Unpopular Opinion: Agile is not only suitable for Data Science projects, but it is the only way to run one
Published on LinkedIn 2022-01-24
You can read many-many articles about how Agile/Scrum is unsuitable for Data Science projects. Of course, as a born contrarian, I must argue for the opposite.
At my previous startup, we built high-end NLP solutions with human-in-the-loop and active learning components and sold them to hedge funds and investment banks. Our team of six (including me) had no NLP experience whatsoever, so we needed to get organised to overcome this.
Key to our success was figuring out how to make Agile work for us.
Reframe agility through John Boyd's OODA-loop
The term "Agile" carries a lot of baggage, so one should rather focus on "agility". Instead of arguing about ceremonies, let's see how the OODA process applies to typical DS projects.
At the same time, I will point out why typical DS projects might struggle with building up agility.
OODA: Observe - Orient - Decide - Act
I like the steps of the OODA loop better than Agile's because of its relentless, no-where-to-hide names detached from software engineering terminology. It's difficult to obscure its simple terms with flowery language and pretend.
Or with the infamous words of Master Yoda: "Do. Or do not. There is no try."
Observe - Agile terms: Feedback / Learn
Typical DS projects spend ages in EDA/POC state "researching" without real feedback. This is a wasteful state in any dynamic environment, especially when you try to build a product from user interaction (which most DS projects do).

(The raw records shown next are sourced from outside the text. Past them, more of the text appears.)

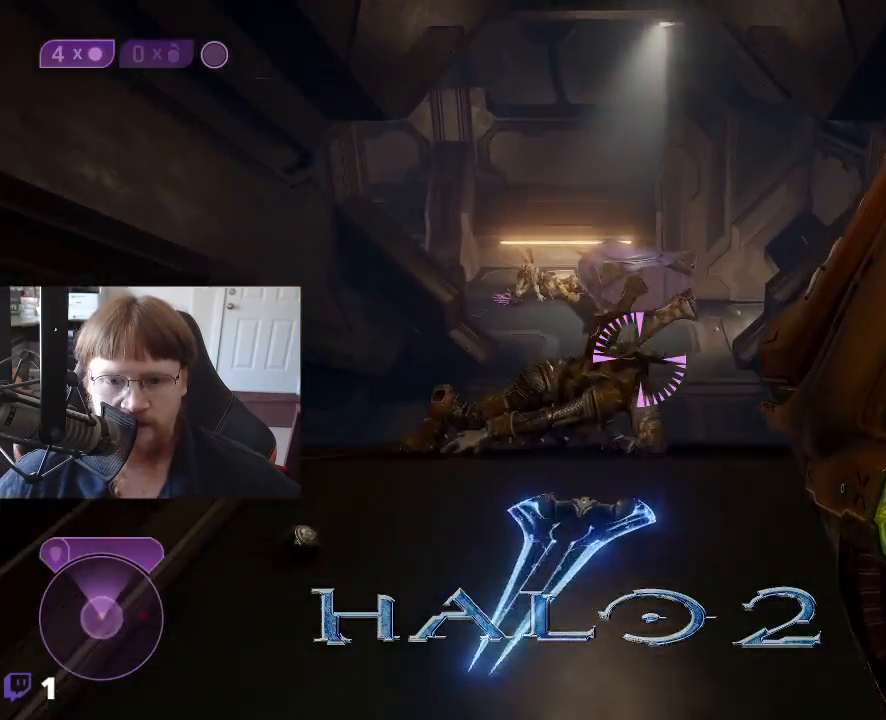
{"keys": ["w"], "events": []}
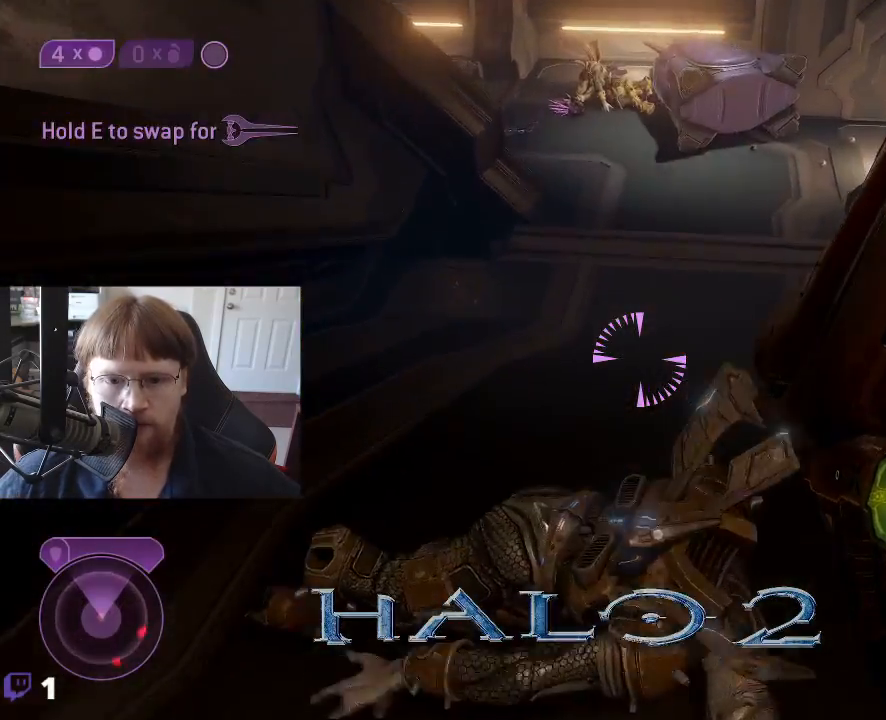
{"keys": ["s"], "events": [[50, "w", "up"], [283, "s", "down"]]}
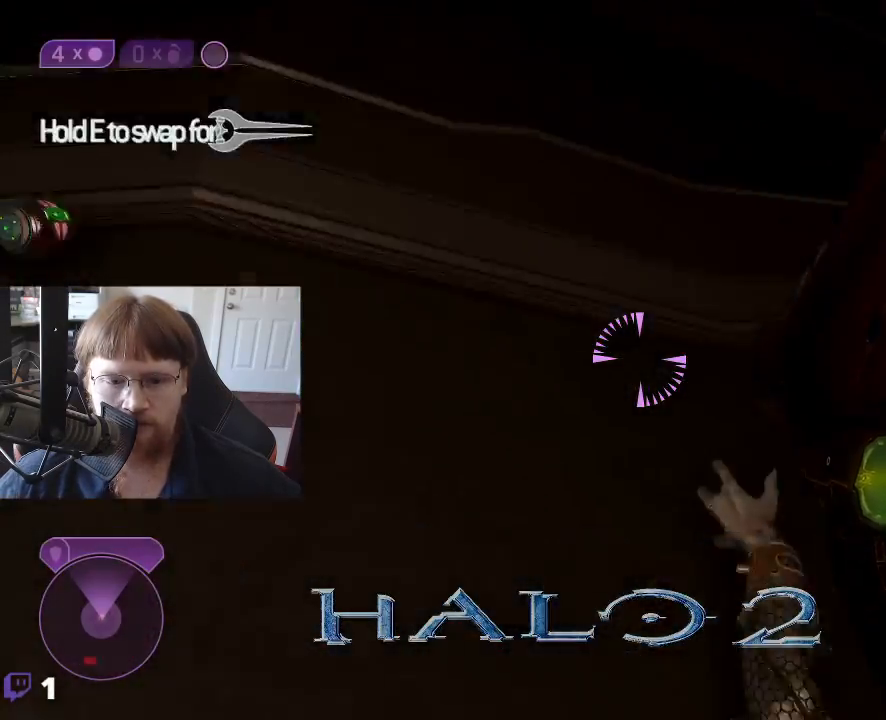
{"keys": [], "events": [[17, "s", "up"]]}
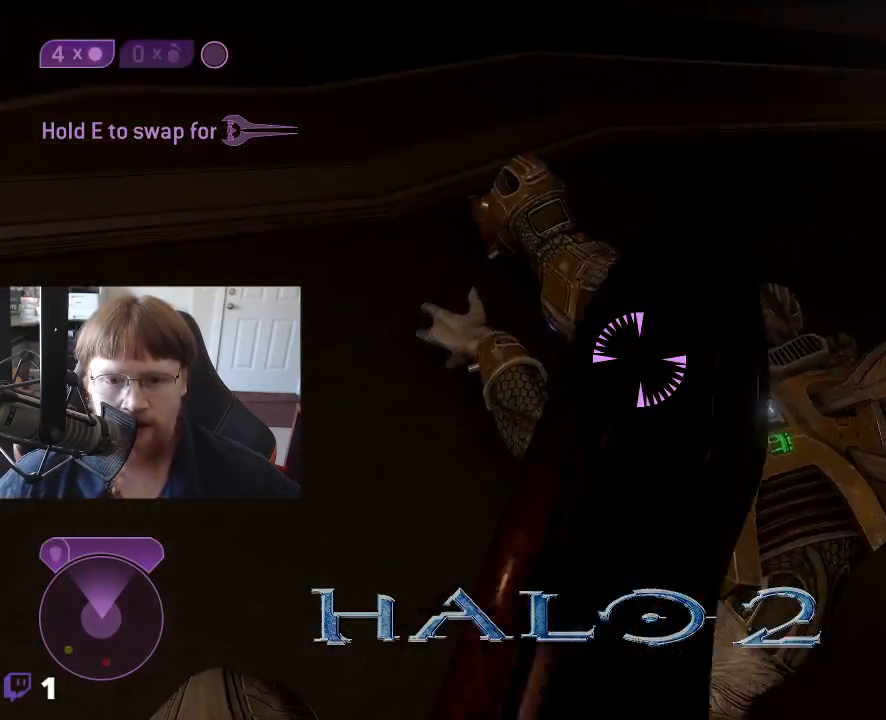
{"keys": ["d"], "events": [[83, "d", "down"]]}
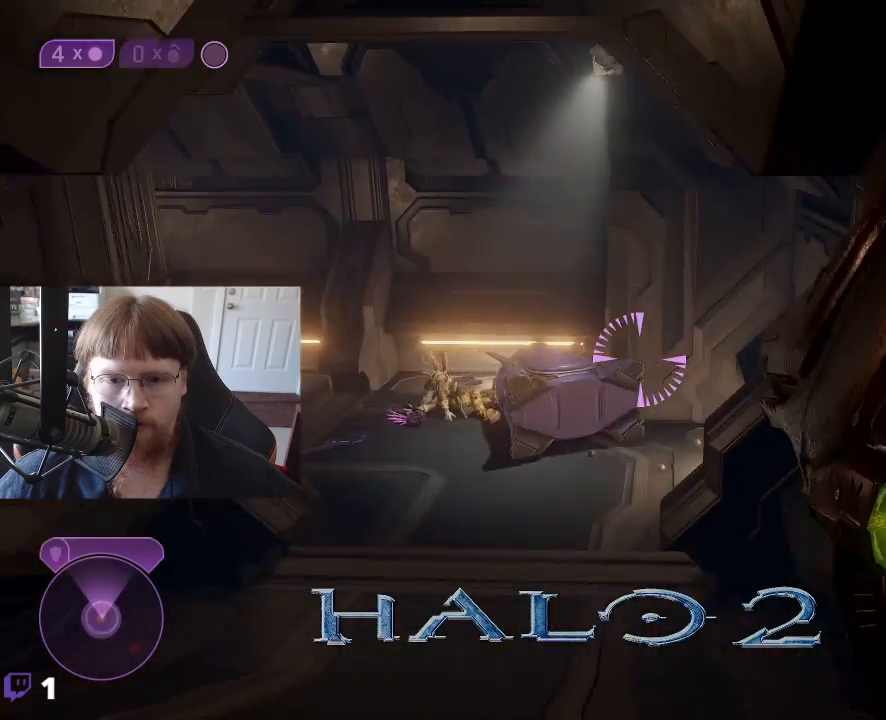
{"keys": ["w"], "events": [[50, "w", "down"], [417, "d", "up"]]}
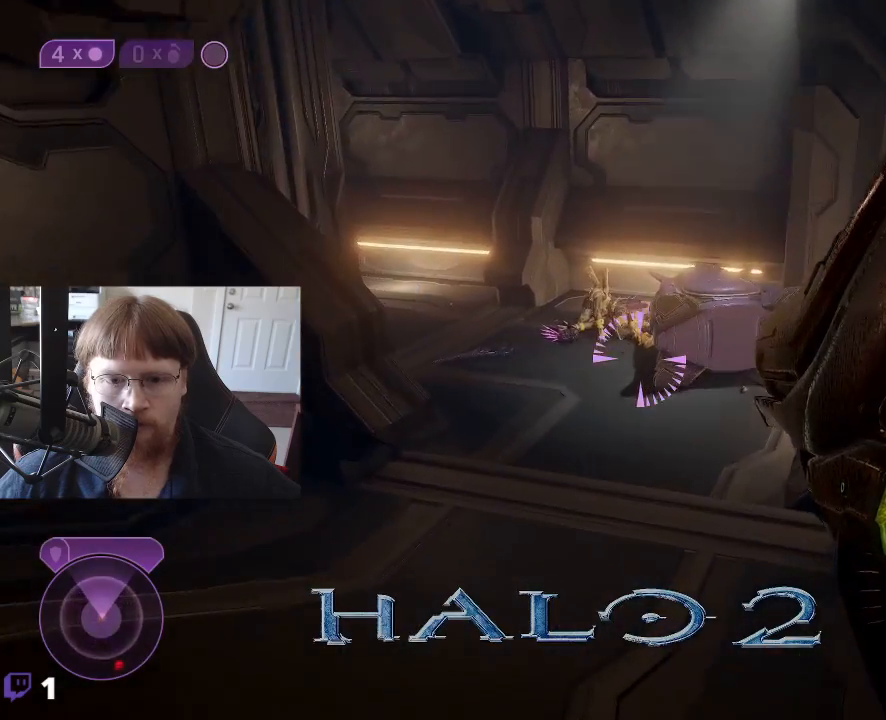
{"keys": ["w"], "events": [[200, "r", "down"], [300, "r", "up"]]}
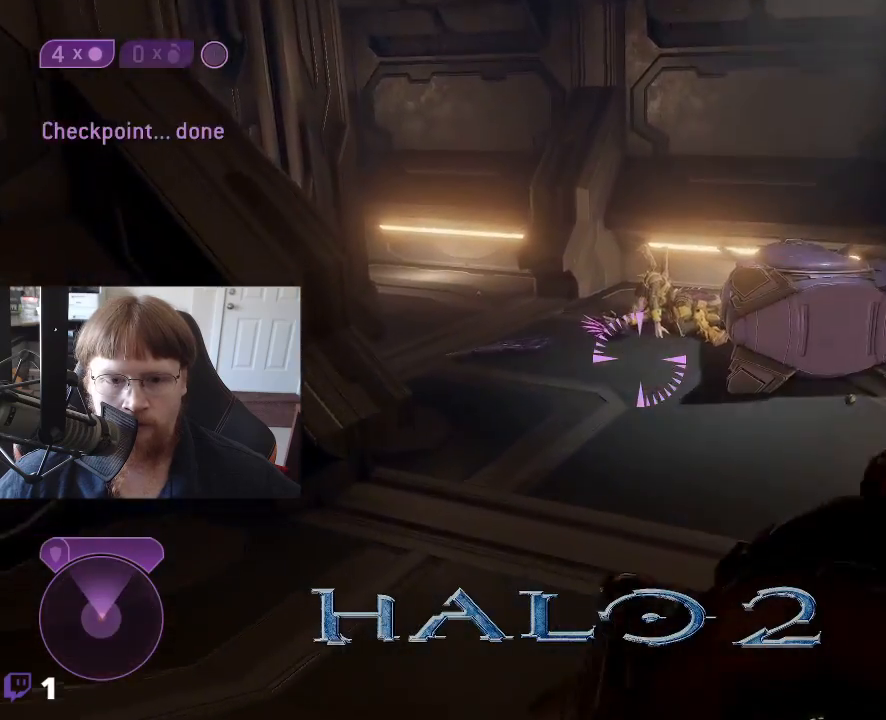
{"keys": [], "events": [[217, "w", "up"]]}
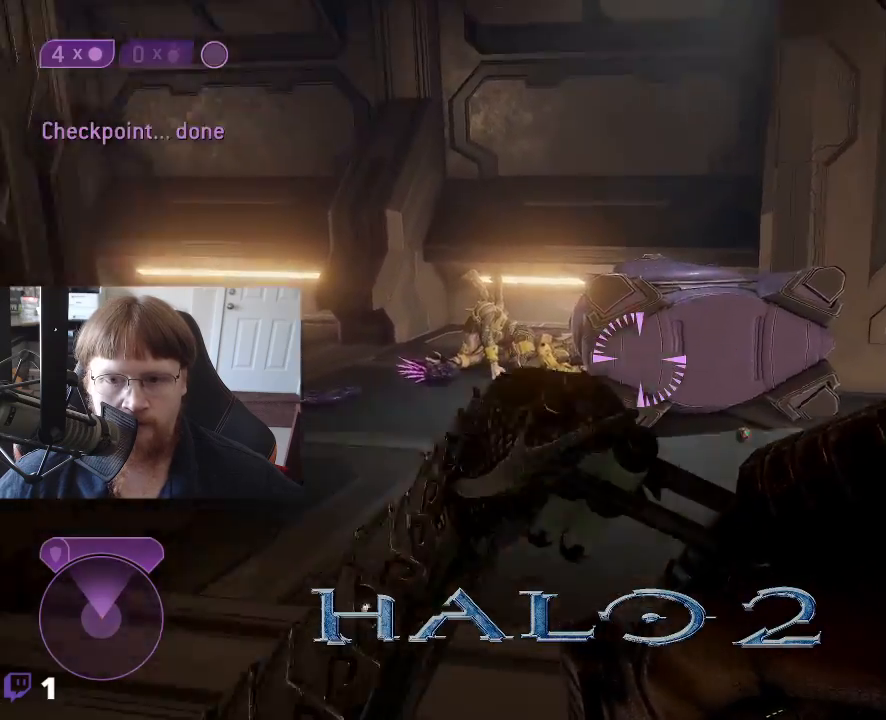
{"keys": ["a"], "events": [[100, "a", "down"]]}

OODA's Observe step by definition only apply to solutions in production, and if you want agility, you need to get there.
You need to expose your proposed solution outside of your team ASAP! They can be internal users, design partners or selected customers with a major pain point. You need someone outside of your team, or you will never know if you are solving the right problem.
Orient - Agile terms: Analyse / Design
Typical DS projects struggle with designing high-quality options because of a lack of software architecture skills. At least being a quantitative field, analysis is usually not a problem.
We invested in a robust architecture that always enabled us to come up with a list of potential solutions while not compromising the overall product. A critical aspect of this was training everyone to use the right language and concepts to propose ideas and increase productivity by suggesting "cheap" and compatible ideas rather than full-stack rewrites.
Decide - Agile terms: Develop / Test
Our team spent a significant amount of energy training each staff to write good code and maintain a good codebase.
This enabled us to create new features and react to the observed new aspects of the product at production grade quality. Given that the Observe phase requires you to be in production early on, this is crucial to success.
Act - Agile term: Deploy / Release
Making a release decision in an abstract environment is extremely difficult. Without real impact, all your choices are theoretical. Typical DS projects usually fall into "Analysis Paralysis" at this point. To reduce risk (or just to postpone the decision), they require more studies that are increasingly difficult to do in an artificial environment.
Productionised MVP and high-quality options make this step an easy one. Just show them to your customers. Are you worried about risks? Design release cadence with internal->design partner->everyone schedule with canary/AB-test deployment. Rather than worrying about risks, build a process to mitigate them.
You can not adopt a paradigm from another industry without addressing if you have the right ingredients. Agile/Scrum is often used in DS teams without addressing two key preconditions:
Training your team in software craft and building the right architecture
Enabling early productionisation (by whatever means)
DS's lack of productivity is not rooted in project management and cannot be resolved by cargoculting ceremonies. But with the right preparation, an Agile process is the only true way forward.